• on sekiz

30.4K 2.5K 5.7K
                                    

- - -

18| Jimin istediğini almış çoktan

"Yer düzenlemesi de tam olarak buna göre yapıldı. Benim demek istediğim kırmızı halıya beraber katılıp katılmayacakları çünkü yan yana oturmaları ve kırmızı halıya beraber çıkmaları aynı şey değil." 

Adam öyle heyecanlı ve hızlı konuşuyordu ki, ona bakarken ben yoruluyordum. Zaten beni toplantıdan tamamen soyutlayacak asıl neden yanımdayken onun bu şekilde konuşuyor olması bendeki tüm isteği söndürüyordu. 

"Sadece kıyafet hakkında bilgi almak istiyorum." dedi Jimin'in stilisti tam karşımdaki sandalyede, yan bir şekilde oturmuş, kısa şortuyla bacak bacak üstüne atmış bir vaziyette ayaktaki adama bakarken. "Sanatçımın gecenin en önemli ismi olması benim için önemli."

Ve yanımda oturan Jungkook kulağıma eğildi: "Bu adama cidden hayranım."

Onu yanıtlamadım. Sadece gülümseyerek arkama yaslandım ve tamamen masayla bütünleşmiş şekilde oturan Park Jimin'e döndüm. 

Onu anlamak zordu. Onu anlamak o kadar zordu ki düşünürken bile yorulduğumu hissediyordum. Günlerce ona dönüş yapmamıştım. Çünkü bu ilişkinin, aramızdaki bu saçma şeyin beni yorduğunu düşünüyordum. Çünkü gözlerimi onun yatağında, onun kokusuyla açmıştım. 

Çünkü ona sarılarak uyumak gibi bir aptallık yapmıştım. 

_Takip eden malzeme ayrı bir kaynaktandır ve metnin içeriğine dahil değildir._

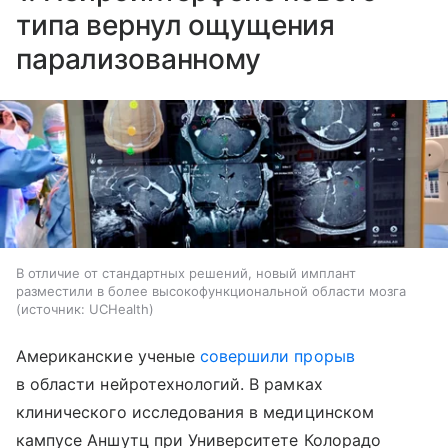
типа вернул ощущения
парализованному
В отличие от стандартных решений, новый имплант
разместили в более высокофункциональной области мозга
источник:
UCHealth
Американские ученые
совершили прорыв
в области нейротехнологий. В рамках
клинического исследования в медицинском
кампусе Аншутц при Университете Колорадо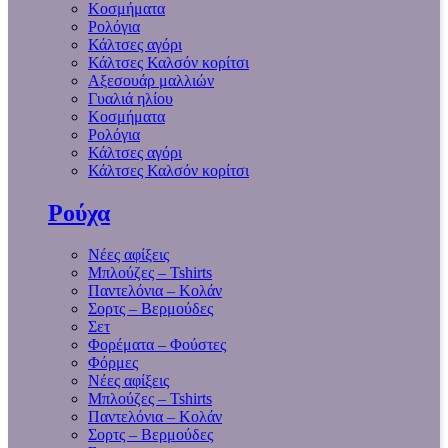
Κοσμήματα
Ρολόγια
Κάλτσες αγόρι
Κάλτσες Καλσόν κορίτσι
Αξεσουάρ μαλλιών
Γυαλιά ηλίου
Κοσμήματα
Ρολόγια
Κάλτσες αγόρι
Κάλτσες Καλσόν κορίτσι
Ρούχα
Νέες αφίξεις
Μπλούζες – Tshirts
Παντελόνια – Κολάν
Σορτς – Βερμούδες
Σετ
Φορέματα – Φούστες
Φόρμες
Νέες αφίξεις
Μπλούζες – Tshirts
Παντελόνια – Κολάν
Σορτς – Βερμούδες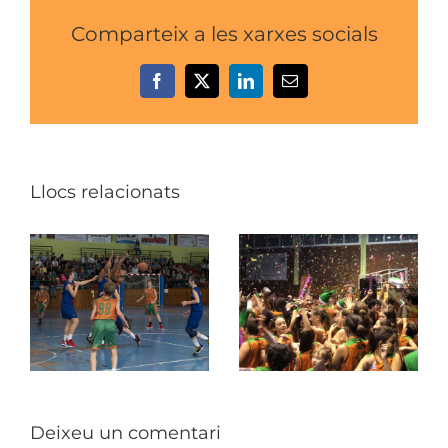
Comparteix a les xarxes socials
Facebook
X
LinkedIn
Email:
Llocs relacionats
Deixeu un comentari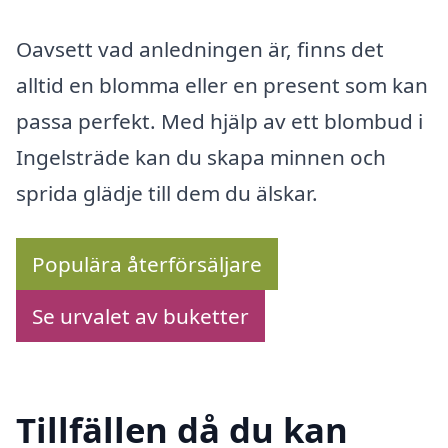
Oavsett vad anledningen är, finns det
alltid en blomma eller en present som kan
passa perfekt. Med hjälp av ett blombud i
Ingelsträde kan du skapa minnen och
sprida glädje till dem du älskar.
Populära återförsäljare
Se urvalet av buketter
Tillfällen då du kan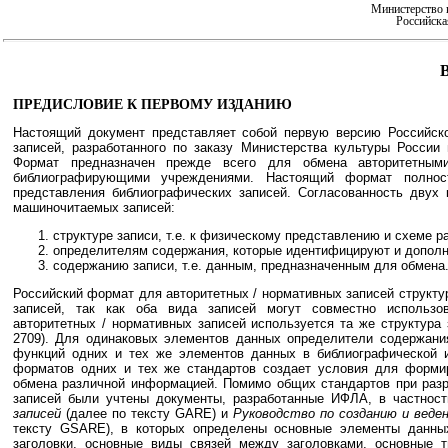
Министерство 
Российска
ПРЕДИСЛОВИЕ К ПЕРВОМУ ИЗДАНИЮ
Настоящий документ представляет собой первую версию Российско
записей, разработанного по заказу Министерства культуры России
Формат предназначен прежде всего для обмена авторитетны
библиографирующими учреждениями. Настоящий формат полност
представления библиографических записей. Согласованность дву
машиночитаемых записей:
структуре записи, т.е. к физическому представлению и схеме 
определителям содержания, которые идентифицируют и допол
содержанию записи, т.е. данным, предназначенным для обмена
Российский формат для авторитетных / нормативных записей структ
записей, так как оба вида записей могут совместно использо
авторитетных / нормативных записей используется та же структура 
2709). Для одинаковых элементов данных определители содержани
функций одних и тех же элементов данных в библиографической и 
форматов одних и тех же стандартов создает условия для форми
обмена различной информацией. Помимо общих стандартов при разр
записей были учтены документы, разработанные ИФЛА, в частнос
записей
(далее по тексту GARE) и
Руководство по созданию и вед
тексту GSARE), в которых определены основные элементы данных
заголовки, основные виды связей между заголовками, основные 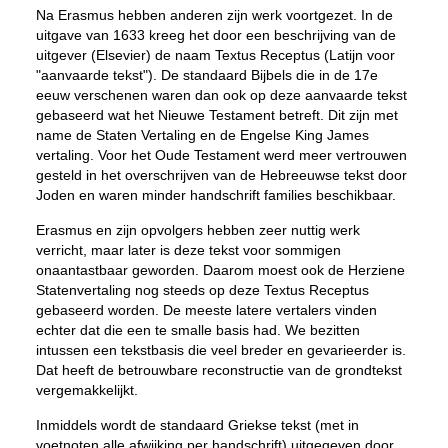
Na Erasmus hebben anderen zijn werk voortgezet. In de
uitgave van 1633 kreeg het door een beschrijving van de
uitgever (Elsevier) de naam Textus Receptus (Latijn voor
"aanvaarde tekst"). De standaard Bijbels die in de 17e
eeuw verschenen waren dan ook op deze aanvaarde tekst
gebaseerd wat het Nieuwe Testament betreft. Dit zijn met
name de Staten Vertaling en de Engelse King James
vertaling. Voor het Oude Testament werd meer vertrouwen
gesteld in het overschrijven van de Hebreeuwse tekst door
Joden en waren minder handschrift families beschikbaar.
Erasmus en zijn opvolgers hebben zeer nuttig werk
verricht, maar later is deze tekst voor sommigen
onaantastbaar geworden. Daarom moest ook de Herziene
Statenvertaling nog steeds op deze Textus Receptus
gebaseerd worden. De meeste latere vertalers vinden
echter dat die een te smalle basis had. We bezitten
intussen een tekstbasis die veel breder en gevarieerder is.
Dat heeft de betrouwbare reconstructie van de grondtekst
vergemakkelijkt.
Inmiddels wordt de standaard Griekse tekst (met in
voetnoten alle afwijking per handschrift) uitgegeven door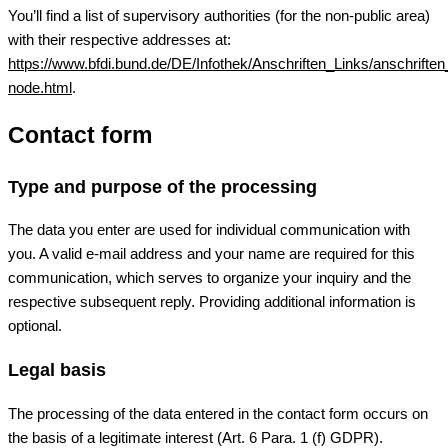
You’ll find a list of supervisory authorities (for the non-public area)
with their respective addresses at:
https://www.bfdi.bund.de/DE/Infothek/Anschriften_Links/anschriften
node.html
.
Contact form
Type and purpose of the processing
The data you enter are used for individual communication with
you. A valid e-mail address and your name are required for this
communication, which serves to organize your inquiry and the
respective subsequent reply. Providing additional information is
optional.
Legal basis
The processing of the data entered in the contact form occurs on
the basis of a legitimate interest (Art. 6 Para. 1 (f) GDPR).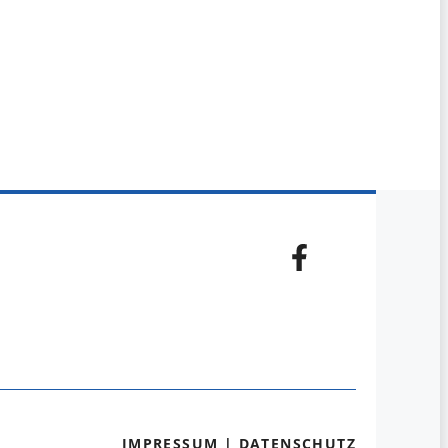
IMPRESSUM
|
DATENSCHUTZ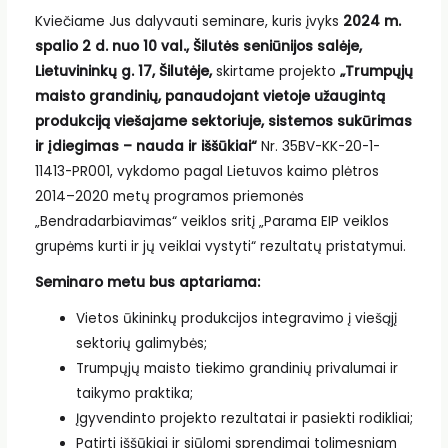
Kviečiame Jus dalyvauti seminare, kuris įvyks
2024 m.
spalio 2 d. nuo 10 val., Šilutės seniūnijos salėje,
Lietuvininkų g. 17, Šilutėje,
skirtame projekto
„Trumpųjų
maisto grandinių, panaudojant vietoje užaugintą
produkciją viešajame sektoriuje, sistemos sukūrimas
ir įdiegimas – nauda ir iššūkiai“
Nr. 35BV-KK-20-1-
11413-PR001, vykdomo pagal Lietuvos kaimo plėtros
2014–2020 metų programos priemonės
„Bendradarbiavimas“ veiklos sritį „Parama EIP veiklos
grupėms kurti ir jų veiklai vystyti“ rezultatų pristatymui.
Seminaro metu bus aptariama:
Vietos ūkininkų produkcijos integravimo į viešąjį
sektorių galimybės;
Trumpųjų maisto tiekimo grandinių privalumai ir
taikymo praktika;
Įgyvendinto projekto rezultatai ir pasiekti rodikliai;
Patirti iššūkiai ir siūlomi sprendimai tolimesniam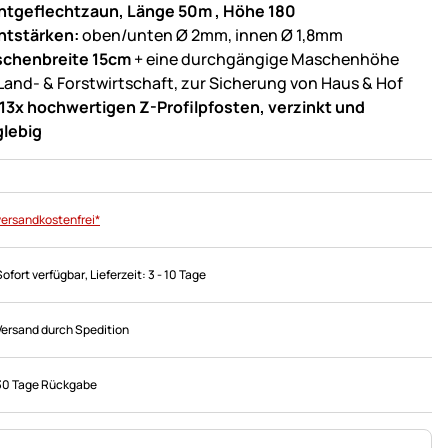
htgeflechtzaun, Länge 50m , Höhe 180
htstärken:
oben/unten Ø 2mm, innen Ø 1,8mm
chenbreite 15cm
+ eine durchgängige Maschenhöhe
 Land- & Forstwirtschaft, zur Sicherung von Haus & Hof
13x hochwertigen Z-Profilpfosten, verzinkt und
glebig
versandkostenfrei*
Sofort verfügbar
, Lieferzeit:
3 - 10 Tage
Versand durch Spedition
30 Tage Rückgabe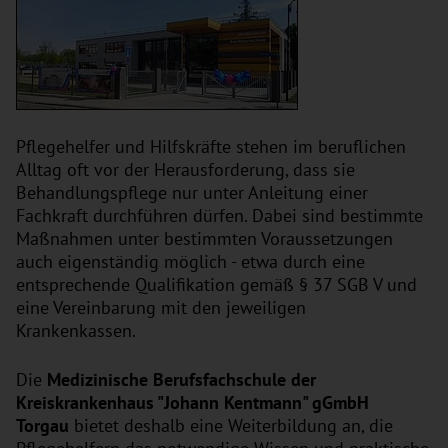
Pflegehelfer und Hilfskräfte stehen im beruflichen
Alltag oft vor der Herausforderung, dass sie
Behandlungspflege nur unter Anleitung einer
Fachkraft durchführen dürfen. Dabei sind bestimmte
Maßnahmen unter bestimmten Voraussetzungen
auch eigenständig möglich - etwa durch eine
entsprechende Qualifikation gemäß § 37 SGB V und
eine Vereinbarung mit den jeweiligen
Krankenkassen.
Die
Medizinische Berufsfachschule der
Kreiskrankenhaus "Johann Kentmann" gGmbH
Torgau
bietet deshalb eine Weiterbildung an, die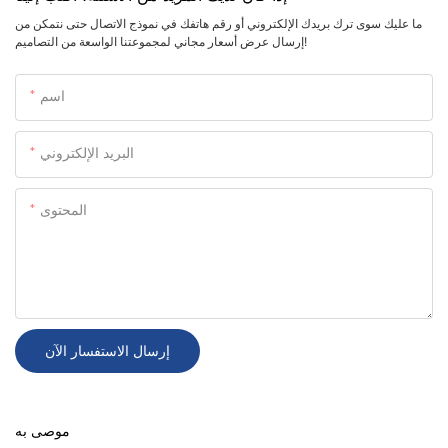
ما عليك سوى ترك بريدك الإلكتروني أو رقم هاتفك في نموذج الاتصال حتى نتمكن من
إرسال عرض أسعار مجاني لمجموعتنا الواسعة من التصاميم!
اسم
البريد الإلكتروني
المحتوى
إرسال الاستفسار الآن
موصى به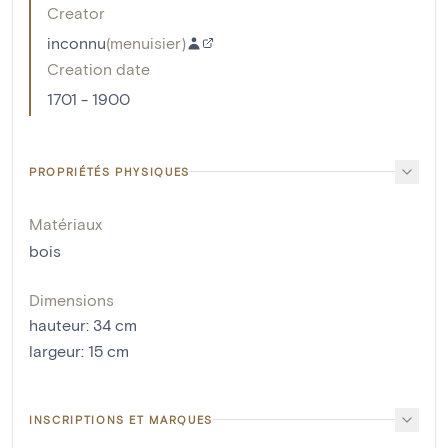
Creator
inconnu
(
menuisier
)
Creation date
1701 - 1900
PROPRIÉTÉS PHYSIQUES
Matériaux
bois
Dimensions
hauteur
:
34
cm
largeur
:
15
cm
INSCRIPTIONS ET MARQUES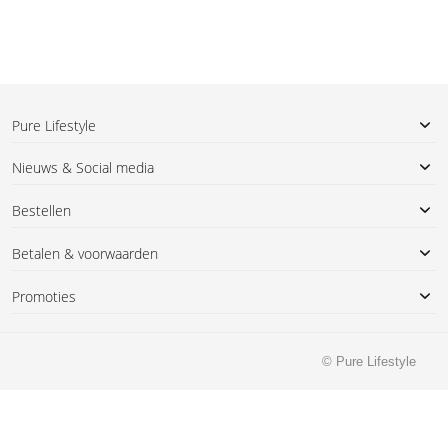
Pure Lifestyle
Nieuws & Social media
Bestellen
Betalen & voorwaarden
Promoties
© Pure Lifestyle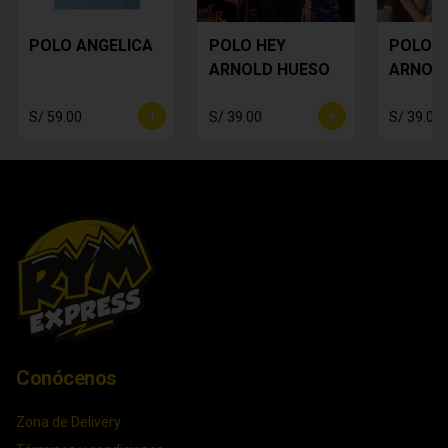
POLO ANGELICA
POLO HEY
POLO H
ARNOLD HUESO
ARNOL
S/ 59.00
S/ 39.00
S/ 39.00
Conócenos
Zona de Delivery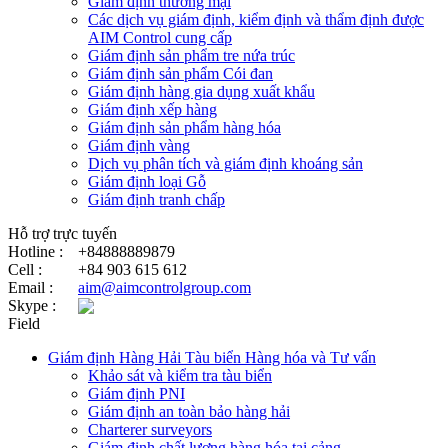
Giám định thương mại
Các dịch vụ giám định, kiểm định và thẩm định được
AIM Control cung cấp
Giám định sản phẩm tre nứa trúc
Giám định sản phẩm Cói đan
Giám định hàng gia dụng xuất khẩu
Giám định xếp hàng
Giám định sản phẩm hàng hóa
Giám định vàng
Dịch vụ phân tích và giám định khoáng sản
Giám định loại Gỗ
Giám định tranh chấp
Hỗ trợ trực tuyến
Hotline :
+84888889879
Cell :
+84 903 615 612
Email :
aim@aimcontrolgroup.com
Skype :
Field
Giám định Hàng Hải Tàu biển Hàng hóa và Tư vấn
Khảo sát và kiểm tra tàu biển
Giám định PNI
Giám định an toàn bảo hàng hải
Charterer surveyors
Giám định chất lượng hàng hóa tại cảng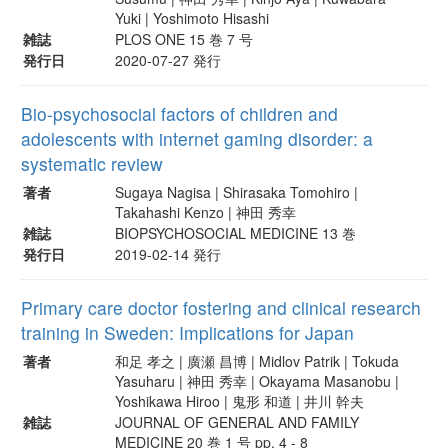
Yuki | Yoshimoto Hisashi
雑誌
PLOS ONE 15 巻 7 号
発行日
2020-07-27 発行
Bio-psychosocial factors of children and
adolescents with internet gaming disorder: a
systematic review
著者
Sugaya Nagisa | Shirasaka Tomohiro |
Takahashi Kenzo | 神田 秀幸
雑誌
BIOPSYCHOSOCIAL MEDICINE 13 巻
発行日
2019-02-14 発行
Primary care doctor fostering and clinical research
training in Sweden: Implications for Japan
著者
和足 孝之 | 廣瀬 昌博 | Midlov Patrik | Tokuda
Yasuharu | 神田 秀幸 | Okayama Masanobu |
Yoshikawa Hiroo | 鬼形 和道 | 井川 幹夫
雑誌
JOURNAL OF GENERAL AND FAMILY
MEDICINE 20 巻 1 号 pp. 4 - 8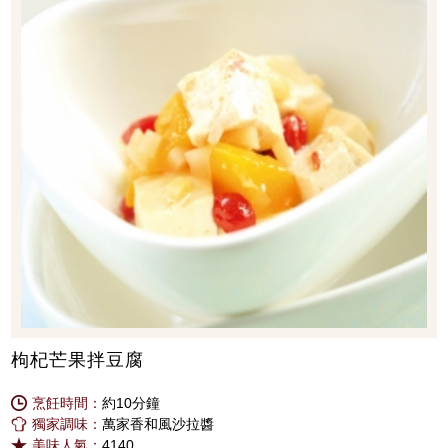
枸杞芒果拌豆腐
烹飪時間：
約10分鐘
獨家調味：
萬家香和風沙拉醬
美味人氣：
4140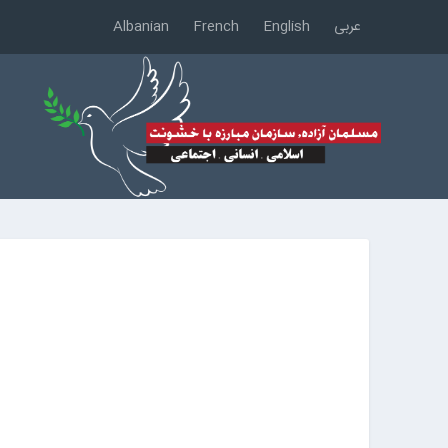
عربی
English
French
Albanian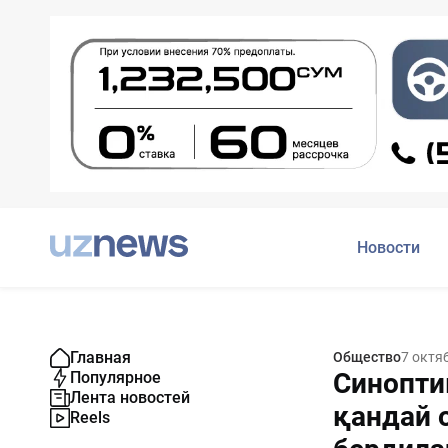
Новости
Главная
Общество
7 октя
Синопти
Популярное
Лента новостей
қандай 
Reels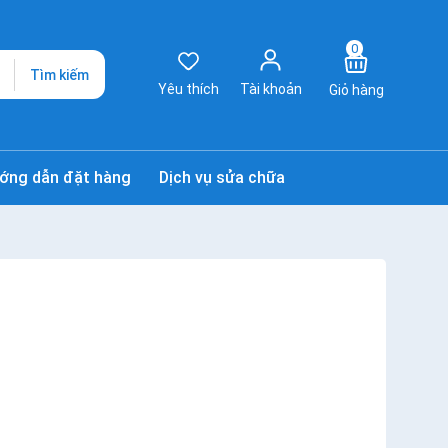
0
Tìm kiếm
Yêu thích
Tài khoản
Giỏ hàng
ớng dẫn đặt hàng
Dịch vụ sửa chữa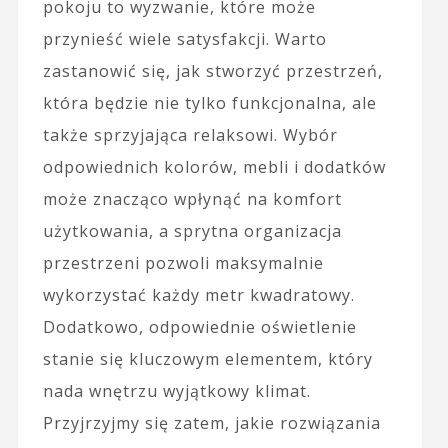
pokoju to wyzwanie, które może
przynieść wiele satysfakcji. Warto
zastanowić się, jak stworzyć przestrzeń,
która będzie nie tylko funkcjonalna, ale
także sprzyjająca relaksowi. Wybór
odpowiednich kolorów, mebli i dodatków
może znacząco wpłynąć na komfort
użytkowania, a sprytna organizacja
przestrzeni pozwoli maksymalnie
wykorzystać każdy metr kwadratowy.
Dodatkowo, odpowiednie oświetlenie
stanie się kluczowym elementem, który
nada wnętrzu wyjątkowy klimat.
Przyjrzyjmy się zatem, jakie rozwiązania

Bundan o kadar pişmandım ki zamanı geri alamayacağımın bilincinde ondan uzaklaşmaya çalışıyordum. Ondan kurtulmak istiyordum. Eski halimiz çok güzeldi. Aramızda olan o çekişme. Birbirimizi tanımazdık ama hep rakip halinde olurduk. Yalandan gülücüklerle basit selamlar. O ödül aldığında iki kere alkışlamam ve kameralara oynamam. Ve aynısı onun için de geçerliydi. 

Gözümde kırılgan bir kaleydi. Gözümde incinmesi kolay bir çocuktan başkası değildi. 

Şimdi ise ne kadar yanıldığımı iliklerime kadar hissediyordum. Park Jimin dev bir duvar örmüştü kendine. Kimsenin yardımı olmadan, her bir tuğlayı kendi koyarak. Ve öyle güçlüydü ki, onu yıkamayacağımı biliyordum. Elimde en zayıf noktaları varken bile onu yıkamayacağımı biliyordum. 

Çünkü zayıf noktamdı. 

Günler sonunda, yaklaşık iki hafta gibi bir sürede zar zor kabullenmiştim bunu. Wheein beni gelip onun evinden aldığında, karakola götürerek ifade için beni beklettiğinde onu düşünmüştüm. Neden bile bile düşmanımı aradığımı sormuştum kendime.

Neden onunla uyuduğumu. 

Cevap yoktu. Cevabı kendime veremiyordum. 

O bendi. Ben de o. Tüm sorun burada başlıyordu. 

Derin bir nefes alıp kumandayla oynamak için ellerimi aşağı indirdiğimde Hoseok denen adamın hararetli bir şekilde kıyafet hakkında olan tartışmasını dinliyordu herkes. Çoktan yerinden kalkmış, odanın baş kısmında kalan beyaz tahtanın önüne geçerek birkaç şey çizmeye başlamıştı. Fikirler veriyordu. Jungkook ise sanki senelerce bunun için okumamış, işinde yeniymiş gibi tam bir oppacı kız edasıyla onun her fikrini destekliyordu.

Kumandanın ilk seviyesine gelirken Jungkook'a eğilip "İşinden olmak istemiyorsan," dedim. "Benim çalışanım olduğunu unutma Jungkook. O boktan takımı üzerimde görmen imkansız."

Jungkook dudaklarını yalayarak bana ve hemen ardından arkamdaki bir noktaya baktı. "Elin nerede senin?" dedi anlamak ister gibi. Ve hemen ardından gözleri kollarıma takıldı. Sonra yeniden arkama baktı. "Sınır tanımıyorsunuz cidden."